Museveni has very skilfully deflected seething anger among many in the shanty towns towards ‘indecent’ people who ‘threaten Ugandan culture and religion’.  Religious missionaries from the US, seeking docile flocks where their own were thinning out and trying to build these as a power base against modernity in the West –and against Islam-, had come to help. Together, they, Museveni and associated local pastors, cemented the fear of perversions and ungodliness.

It didn’t matter for learned Ugandans to point out that no Ugandan culture allows for harassing women in the street.  That many culture’s traditional dresses are, well, miniskirts. That gay people had always existed in Uganda and people of all genders and sexual orientations had lived peacefully together, even if attitudes were conservative and sexuality was not something that was openly spoken about.  Scapegoats had been found.

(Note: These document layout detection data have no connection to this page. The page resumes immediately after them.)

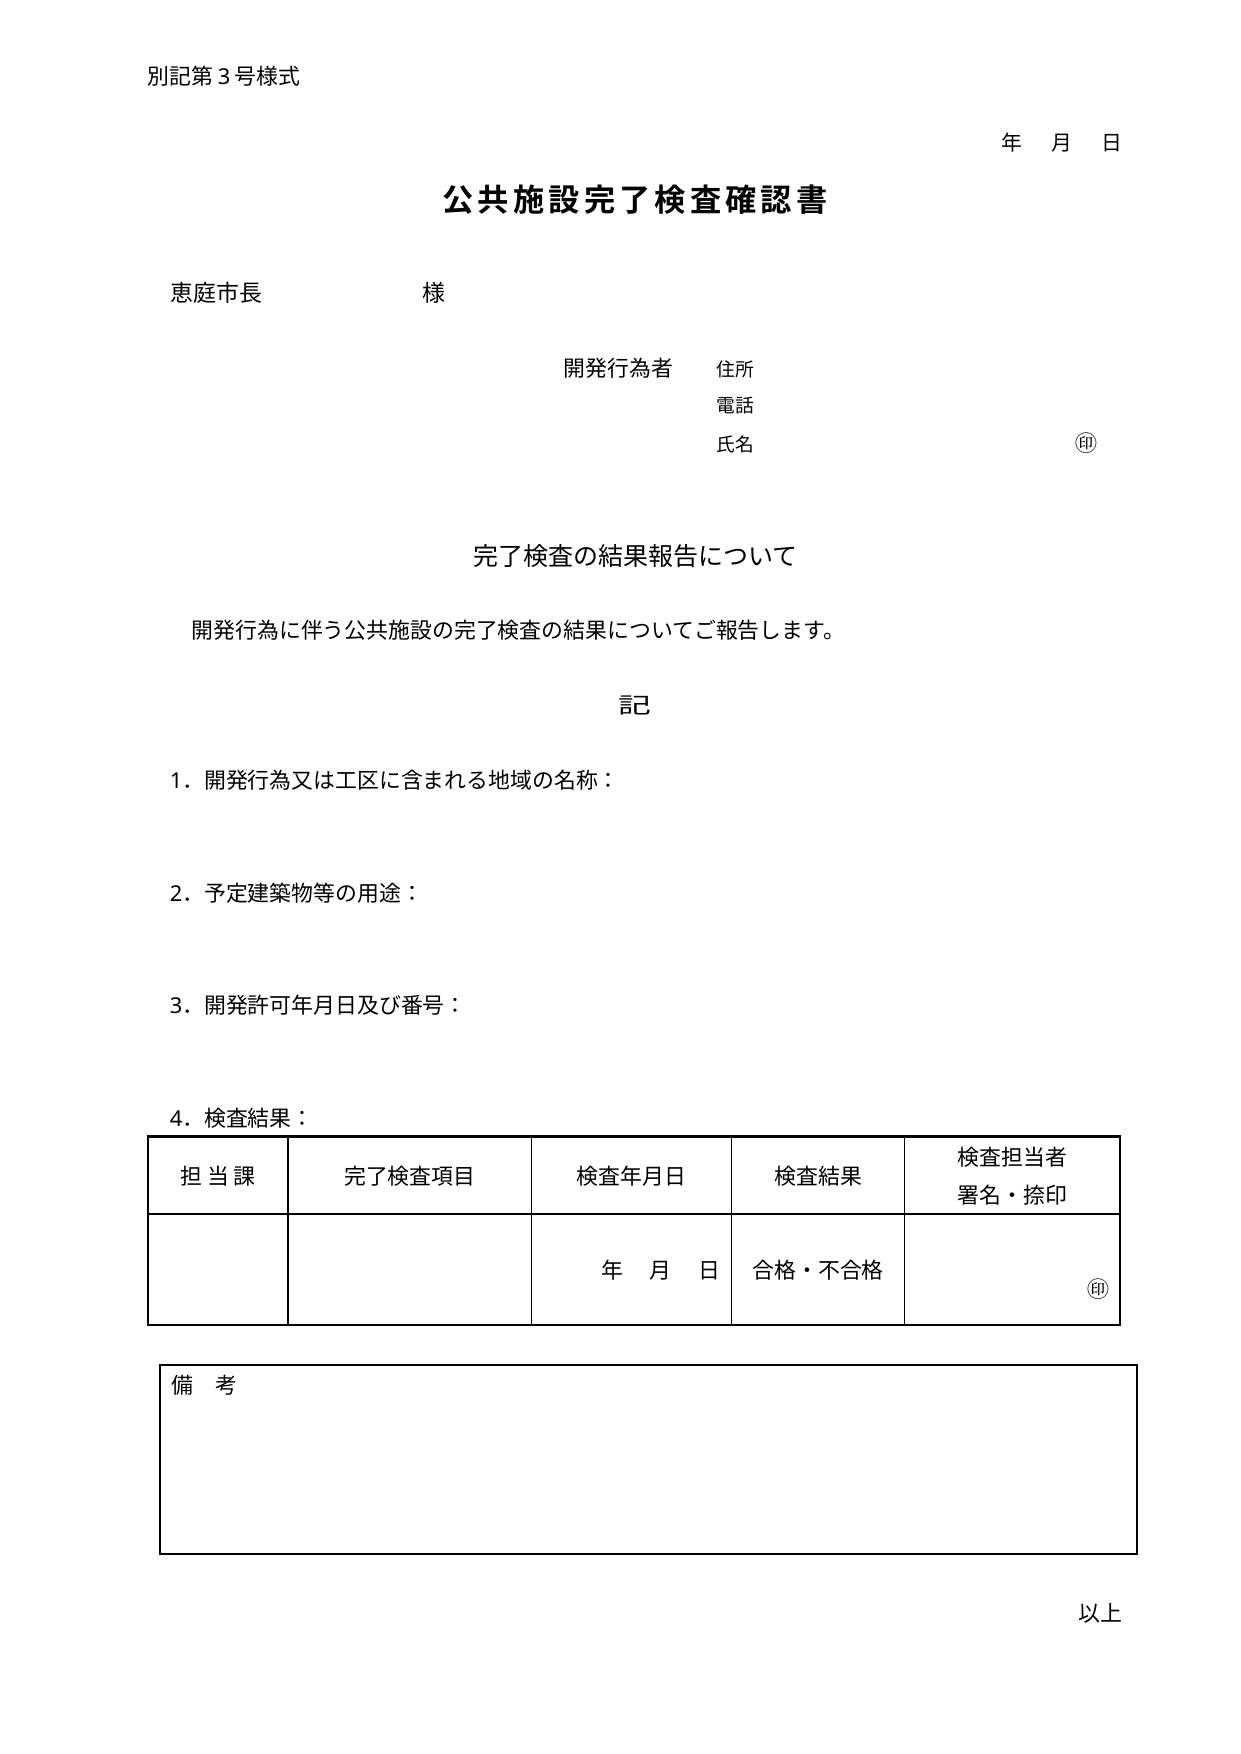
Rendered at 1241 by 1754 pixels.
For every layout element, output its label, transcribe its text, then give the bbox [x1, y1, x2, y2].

table_header 完了検査項目 [289, 1138, 531, 1212]
text 氏名 ㊞ [148, 423, 1122, 460]
table_header 検査年月日 [532, 1138, 731, 1212]
text 1．開発行為又は工区に含まれる地域の名称： [148, 760, 1122, 798]
table_header 備 考 [161, 1366, 1136, 1553]
text 4．検査結果： [148, 1098, 1122, 1135]
text 記 [148, 685, 1122, 723]
text 電話 [148, 385, 1122, 423]
text 開発行為に伴う公共施設の完了検査の結果についてご報告します。 [148, 610, 1122, 648]
table_header 検査結果 [732, 1138, 904, 1212]
table_cell 年 月 日 [532, 1215, 731, 1324]
table_cell ㊞ [905, 1215, 1119, 1324]
text 年 月 日 [148, 123, 1122, 160]
table_header 検査担当者 署名・捺印 [905, 1138, 1119, 1212]
text 完了検査の結果報告について [148, 535, 1122, 573]
text 以上 [148, 1593, 1122, 1630]
table_cell 合格・不合格 [732, 1215, 904, 1324]
table_header 担 当 課 [149, 1138, 287, 1212]
text 2．予定建築物等の用途： [148, 873, 1122, 910]
text 開発行為者 住所 [148, 348, 1122, 385]
table_cell [149, 1215, 287, 1324]
text 公共施設完了検査確認書 [148, 160, 1122, 235]
table_cell [289, 1215, 531, 1324]
text 恵庭市長 様 [148, 273, 1122, 310]
text 3．開発許可年月日及び番号： [148, 985, 1122, 1023]
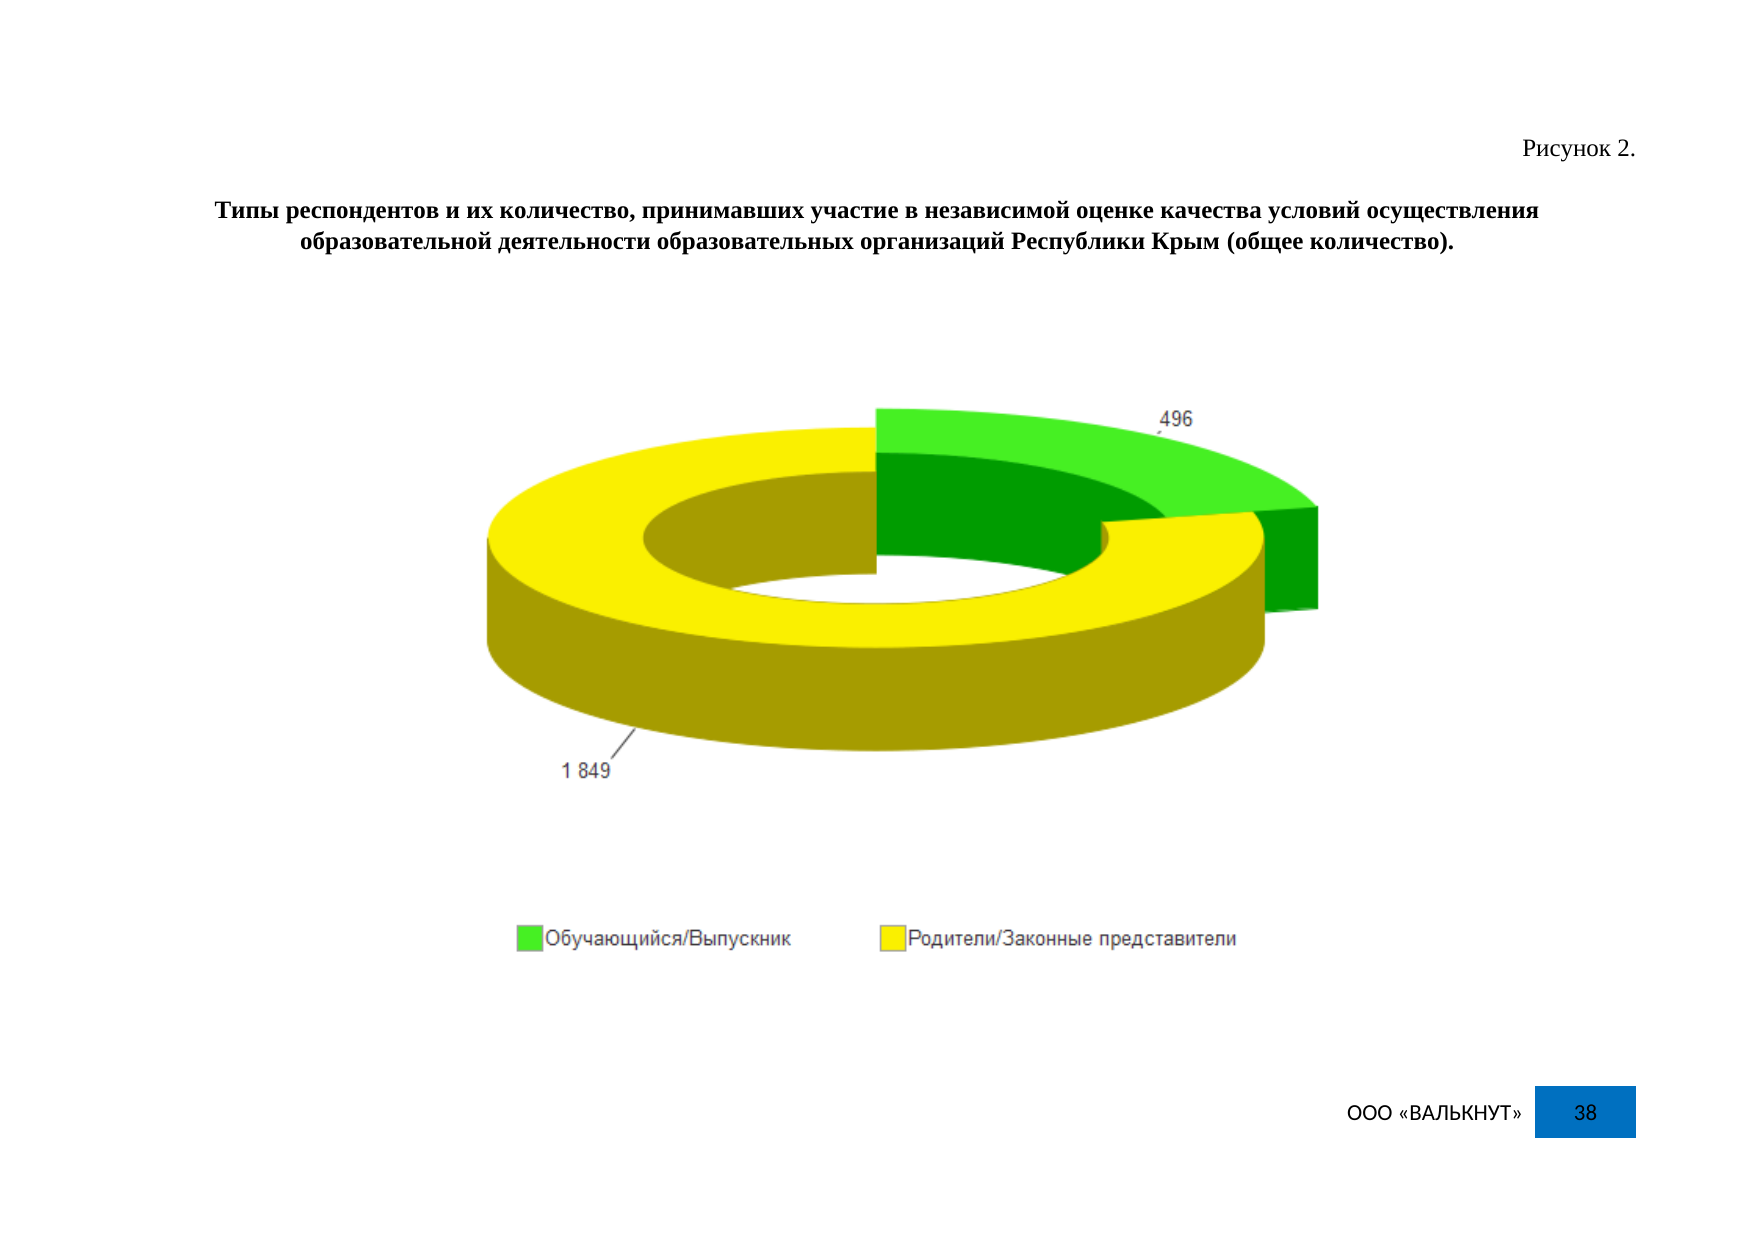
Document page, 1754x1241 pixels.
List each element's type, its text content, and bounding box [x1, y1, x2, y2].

list Рисунок 2. [118, 133, 1636, 162]
picture [337, 256, 1417, 955]
list Типы респондентов и их количество, принимавших участие в независимой оценке качества условий осуществления образовательной деятельности образовательных организаций Республики Крым (общее количество). [118, 195, 1636, 255]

What played right in the hands of Museveni was that he could give the scapegoating campaign a patriotic edge. It is ‘the (modern) West’ that is perverted, ‘the West’ that preys on Ugandans and ‘turns’ them gay, the West that threatens ‘our families’ and ‘our society’. And The West, foolishly, had made it worse by focusing heavily on gay rights (and not a single other issue, like malaria deaths and a failing school system) as a precondition for continued development aid.  In doing so, ‘the West’ was making Uganda’s gay sons and daughters responsible for cut aid to orphanages.  Researcher and author Helen Epstein noted how ‘even some Ugandan gay activists began quietly urging the diplomatic community to stop singling out the rights of gays while ignoring the plight of other Ugandans.’

Museveni will probably win the 2016 elections. But many Ugandans are standing by their loved ones, the anti-gay law is being challenged in court as unconstitutional and activists are calling for (well-targeted) international solidarity. This may help. It is after all a well-known fact that leaders are not born the way they are, but can change under pressure.